Baby teething starts between six and eight months of age.

Teething is an exciting milestone in a baby's first year that many parents look forward to. Babies typically begin cutting their first tooth between six and eight months of age, although some may begin the teething process sooner and some may begin later. Upon noticing signs of teething, parents should act quickly to ensure their baby is comfortable. Infant acetaminophen or ibuprofen may be provided if recommended by the family doctor; other steps can also help to ease a baby's pain.


Fussiness occurs often in babies, so it may be hard to pinpoint the cause. Still, fussiness is one of the common signs of teething in infants. The discomfort teething causes may lead to increased crying, poor sleep and temper tantrums. Parents may be able to relieve discomfort and reduce fussiness by giving an infant pain reliever to the teething child.


Drooling begins when the teething process starts, and often as early as a baby's third or fourth month. Some babies drool more than others, but drooling is a sign that parents can expect a tooth to cut through the gums at some point.

Lack of Appetite

Babies may eat less when cutting teeth, due to the discomfort in their gums. Parents should offer drinks and small snacks often to ensure that the child is still eating enough. Breastfeeding, if possible, can help to calm a teething baby and provide essential nutrients during periods where he is eating less. Bottle fed babies may find comfort in being offered a bottle or pacifier. Babies who have been weaned may enjoy a soft snack, like bread, or a cup of cool water.

Cheek Rubbing and Ear Pulling

Cheek rubbing and ear pulling may be a sign that a baby is teething. Many times this confuses parents and they suspect a possible ear infection. Because ear pulling can indeed indicate an ear infection, parents should consult their baby's pediatrician if they notice this behavior.
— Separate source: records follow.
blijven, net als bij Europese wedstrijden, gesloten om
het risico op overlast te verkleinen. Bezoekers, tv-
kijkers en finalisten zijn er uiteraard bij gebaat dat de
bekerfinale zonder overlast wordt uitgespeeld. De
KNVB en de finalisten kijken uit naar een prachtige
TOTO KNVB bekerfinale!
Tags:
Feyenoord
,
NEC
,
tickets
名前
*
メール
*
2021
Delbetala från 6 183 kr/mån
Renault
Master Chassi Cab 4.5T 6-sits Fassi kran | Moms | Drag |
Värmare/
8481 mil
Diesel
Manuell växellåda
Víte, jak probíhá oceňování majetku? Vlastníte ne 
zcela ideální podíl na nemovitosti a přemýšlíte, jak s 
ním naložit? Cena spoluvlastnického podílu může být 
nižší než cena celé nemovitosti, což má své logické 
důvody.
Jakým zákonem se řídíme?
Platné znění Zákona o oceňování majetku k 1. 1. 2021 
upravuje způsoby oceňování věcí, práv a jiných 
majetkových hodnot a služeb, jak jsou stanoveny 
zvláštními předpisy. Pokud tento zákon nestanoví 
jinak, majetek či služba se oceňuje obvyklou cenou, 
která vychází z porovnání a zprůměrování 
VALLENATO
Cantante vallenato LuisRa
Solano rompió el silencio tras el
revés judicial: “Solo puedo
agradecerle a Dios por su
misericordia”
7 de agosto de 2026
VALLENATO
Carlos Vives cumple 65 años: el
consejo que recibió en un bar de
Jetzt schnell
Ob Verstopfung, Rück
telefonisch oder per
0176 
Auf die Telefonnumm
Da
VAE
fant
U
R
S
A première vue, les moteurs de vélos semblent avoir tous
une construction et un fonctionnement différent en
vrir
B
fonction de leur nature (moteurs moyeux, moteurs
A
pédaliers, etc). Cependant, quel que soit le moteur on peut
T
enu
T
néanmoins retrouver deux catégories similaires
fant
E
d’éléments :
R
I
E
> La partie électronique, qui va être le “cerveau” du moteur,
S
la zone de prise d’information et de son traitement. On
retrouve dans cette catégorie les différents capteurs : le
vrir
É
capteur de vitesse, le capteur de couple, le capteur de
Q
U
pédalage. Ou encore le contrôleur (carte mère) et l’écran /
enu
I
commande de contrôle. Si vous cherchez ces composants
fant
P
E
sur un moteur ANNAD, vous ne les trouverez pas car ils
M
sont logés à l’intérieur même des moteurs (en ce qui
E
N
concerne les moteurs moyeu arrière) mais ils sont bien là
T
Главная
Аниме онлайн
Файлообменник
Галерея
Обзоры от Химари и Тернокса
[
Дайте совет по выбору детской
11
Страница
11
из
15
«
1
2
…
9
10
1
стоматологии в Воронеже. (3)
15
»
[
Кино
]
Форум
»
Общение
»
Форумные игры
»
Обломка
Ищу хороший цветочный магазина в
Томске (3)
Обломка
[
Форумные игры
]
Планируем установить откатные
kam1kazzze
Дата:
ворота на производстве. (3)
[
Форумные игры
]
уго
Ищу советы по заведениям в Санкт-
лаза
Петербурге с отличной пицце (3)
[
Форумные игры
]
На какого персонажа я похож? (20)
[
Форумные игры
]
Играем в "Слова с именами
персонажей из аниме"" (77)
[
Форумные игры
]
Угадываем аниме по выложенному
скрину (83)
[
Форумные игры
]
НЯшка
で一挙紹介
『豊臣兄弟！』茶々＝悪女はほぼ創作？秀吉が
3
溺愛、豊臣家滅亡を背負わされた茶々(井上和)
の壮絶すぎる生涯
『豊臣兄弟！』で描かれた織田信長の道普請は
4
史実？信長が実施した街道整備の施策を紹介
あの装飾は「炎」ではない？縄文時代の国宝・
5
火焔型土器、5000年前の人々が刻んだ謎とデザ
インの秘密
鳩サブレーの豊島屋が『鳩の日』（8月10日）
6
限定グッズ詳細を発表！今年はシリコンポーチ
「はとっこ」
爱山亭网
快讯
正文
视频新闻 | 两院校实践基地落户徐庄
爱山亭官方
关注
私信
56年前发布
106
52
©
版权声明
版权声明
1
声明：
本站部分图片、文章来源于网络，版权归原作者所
Babies begin biting when teething starts. Biting can help to relive the discomfort teething causes. Parents should provide teething toys, such as rubber or chilled teething rings, for infants to bite safely. Frozen washcloths can be offered for infants to chew on as well; the cool sensation may help to soothe sore gums.

Swollen Gums

Babies may have a swollen area on their gums, which can give parents an idea of which tooth is going to cut through. This area may be red and stick out a little, or it may be hard to see but easy to feel with a finger.